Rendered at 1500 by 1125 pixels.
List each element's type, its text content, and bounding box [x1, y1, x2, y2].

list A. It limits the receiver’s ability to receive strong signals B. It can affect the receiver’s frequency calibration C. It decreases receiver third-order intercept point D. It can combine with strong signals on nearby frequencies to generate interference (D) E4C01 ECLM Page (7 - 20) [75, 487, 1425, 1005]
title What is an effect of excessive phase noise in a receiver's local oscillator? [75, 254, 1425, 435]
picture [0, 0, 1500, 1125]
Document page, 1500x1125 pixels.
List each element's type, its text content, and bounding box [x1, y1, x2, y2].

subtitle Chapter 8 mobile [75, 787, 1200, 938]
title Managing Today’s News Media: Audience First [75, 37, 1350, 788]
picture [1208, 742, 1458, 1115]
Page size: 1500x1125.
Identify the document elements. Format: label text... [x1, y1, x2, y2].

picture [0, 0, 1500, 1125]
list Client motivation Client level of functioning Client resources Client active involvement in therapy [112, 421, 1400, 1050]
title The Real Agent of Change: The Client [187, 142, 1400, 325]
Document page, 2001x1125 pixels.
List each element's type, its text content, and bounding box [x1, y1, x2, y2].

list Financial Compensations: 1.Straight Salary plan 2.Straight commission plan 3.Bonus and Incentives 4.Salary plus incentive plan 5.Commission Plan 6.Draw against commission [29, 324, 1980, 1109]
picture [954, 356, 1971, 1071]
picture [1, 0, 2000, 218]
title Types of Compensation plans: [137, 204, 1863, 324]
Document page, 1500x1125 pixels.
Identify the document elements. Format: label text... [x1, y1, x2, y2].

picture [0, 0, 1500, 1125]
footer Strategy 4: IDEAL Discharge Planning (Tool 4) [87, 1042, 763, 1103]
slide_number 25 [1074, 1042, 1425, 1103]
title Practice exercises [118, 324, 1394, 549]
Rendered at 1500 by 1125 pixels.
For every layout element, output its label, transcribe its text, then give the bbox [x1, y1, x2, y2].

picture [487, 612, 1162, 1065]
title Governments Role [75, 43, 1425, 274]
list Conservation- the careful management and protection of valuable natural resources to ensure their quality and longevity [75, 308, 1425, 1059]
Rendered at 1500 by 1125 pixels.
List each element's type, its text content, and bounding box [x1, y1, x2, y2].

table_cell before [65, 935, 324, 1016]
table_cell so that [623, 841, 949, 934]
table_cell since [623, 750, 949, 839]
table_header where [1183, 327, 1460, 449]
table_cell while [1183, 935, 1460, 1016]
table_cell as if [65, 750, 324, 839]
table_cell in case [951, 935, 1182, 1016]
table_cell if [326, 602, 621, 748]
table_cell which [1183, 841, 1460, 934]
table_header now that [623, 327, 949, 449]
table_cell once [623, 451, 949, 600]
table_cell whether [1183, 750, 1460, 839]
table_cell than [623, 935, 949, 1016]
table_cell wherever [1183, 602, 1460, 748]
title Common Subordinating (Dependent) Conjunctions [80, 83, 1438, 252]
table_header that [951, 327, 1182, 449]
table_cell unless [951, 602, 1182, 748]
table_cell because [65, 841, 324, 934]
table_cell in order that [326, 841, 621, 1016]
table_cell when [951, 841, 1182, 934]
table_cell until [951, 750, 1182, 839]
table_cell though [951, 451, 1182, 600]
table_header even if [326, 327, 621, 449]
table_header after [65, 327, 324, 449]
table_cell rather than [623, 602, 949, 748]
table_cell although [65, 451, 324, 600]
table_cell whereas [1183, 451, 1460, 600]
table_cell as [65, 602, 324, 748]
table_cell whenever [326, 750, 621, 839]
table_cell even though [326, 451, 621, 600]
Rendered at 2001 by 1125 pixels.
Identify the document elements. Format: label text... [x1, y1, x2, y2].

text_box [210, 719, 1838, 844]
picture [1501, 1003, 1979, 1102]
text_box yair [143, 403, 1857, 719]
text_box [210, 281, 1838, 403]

########

TO-DO ITEM:
Transcribe the full listing above without leaving anything out.

EXERCISE OUTPUT:
Rendered at 1500 by 1125 pixels.
List each element's type, its text content, and bounding box [x1, y1, x2, y2].

list A. It limits the receiver’s ability to receive strong signals B. It can affect the receiver’s frequency calibration C. It decreases receiver third-order intercept point D. It can combine with strong signals on nearby frequencies to generate interference (D) E4C01 ECLM Page (7 - 20) [75, 487, 1425, 1005]
title What is an effect of excessive phase noise in a receiver's local oscillator? [75, 254, 1425, 435]
picture [0, 0, 1500, 1125]
Document page, 1500x1125 pixels.
List each element's type, its text content, and bounding box [x1, y1, x2, y2].

subtitle Chapter 8 mobile [75, 787, 1200, 938]
title Managing Today’s News Media: Audience First [75, 37, 1350, 788]
picture [1208, 742, 1458, 1115]
Page size: 1500x1125.
Identify the document elements. Format: label text... [x1, y1, x2, y2].

picture [0, 0, 1500, 1125]
list Client motivation Client level of functioning Client resources Client active involvement in therapy [112, 421, 1400, 1050]
title The Real Agent of Change: The Client [187, 142, 1400, 325]
Document page, 2001x1125 pixels.
List each element's type, its text content, and bounding box [x1, y1, x2, y2].

list Financial Compensations: 1.Straight Salary plan 2.Straight commission plan 3.Bonus and Incentives 4.Salary plus incentive plan 5.Commission Plan 6.Draw against commission [29, 324, 1980, 1109]
picture [954, 356, 1971, 1071]
picture [1, 0, 2000, 218]
title Types of Compensation plans: [137, 204, 1863, 324]
Document page, 1500x1125 pixels.
Identify the document elements. Format: label text... [x1, y1, x2, y2].

picture [0, 0, 1500, 1125]
footer Strategy 4: IDEAL Discharge Planning (Tool 4) [87, 1042, 763, 1103]
slide_number 25 [1074, 1042, 1425, 1103]
title Practice exercises [118, 324, 1394, 549]
Rendered at 1500 by 1125 pixels.
For every layout element, output its label, transcribe its text, then give the bbox [x1, y1, x2, y2].

picture [487, 612, 1162, 1065]
title Governments Role [75, 43, 1425, 274]
list Conservation- the careful management and protection of valuable natural resources to ensure their quality and longevity [75, 308, 1425, 1059]
Rendered at 1500 by 1125 pixels.
List each element's type, its text content, and bounding box [x1, y1, x2, y2].

table_cell before [65, 935, 324, 1016]
table_cell so that [623, 841, 949, 934]
table_cell since [623, 750, 949, 839]
table_header where [1183, 327, 1460, 449]
table_cell while [1183, 935, 1460, 1016]
table_cell as if [65, 750, 324, 839]
table_cell in case [951, 935, 1182, 1016]
table_cell if [326, 602, 621, 748]
table_cell which [1183, 841, 1460, 934]
table_header now that [623, 327, 949, 449]
table_cell once [623, 451, 949, 600]
table_cell whether [1183, 750, 1460, 839]
table_cell than [623, 935, 949, 1016]
table_cell wherever [1183, 602, 1460, 748]
title Common Subordinating (Dependent) Conjunctions [80, 83, 1438, 252]
table_header that [951, 327, 1182, 449]
table_cell unless [951, 602, 1182, 748]
table_cell because [65, 841, 324, 934]
table_cell in order that [326, 841, 621, 1016]
table_cell when [951, 841, 1182, 934]
table_cell until [951, 750, 1182, 839]
table_cell though [951, 451, 1182, 600]
table_header even if [326, 327, 621, 449]
table_header after [65, 327, 324, 449]
table_cell rather than [623, 602, 949, 748]
table_cell although [65, 451, 324, 600]
table_cell whereas [1183, 451, 1460, 600]
table_cell as [65, 602, 324, 748]
table_cell whenever [326, 750, 621, 839]
table_cell even though [326, 451, 621, 600]
Rendered at 2001 by 1125 pixels.
Identify the document elements. Format: label text... [x1, y1, x2, y2].

text_box [210, 719, 1838, 844]
picture [1501, 1003, 1979, 1102]
text_box yair [143, 403, 1857, 719]
text_box [210, 281, 1838, 403]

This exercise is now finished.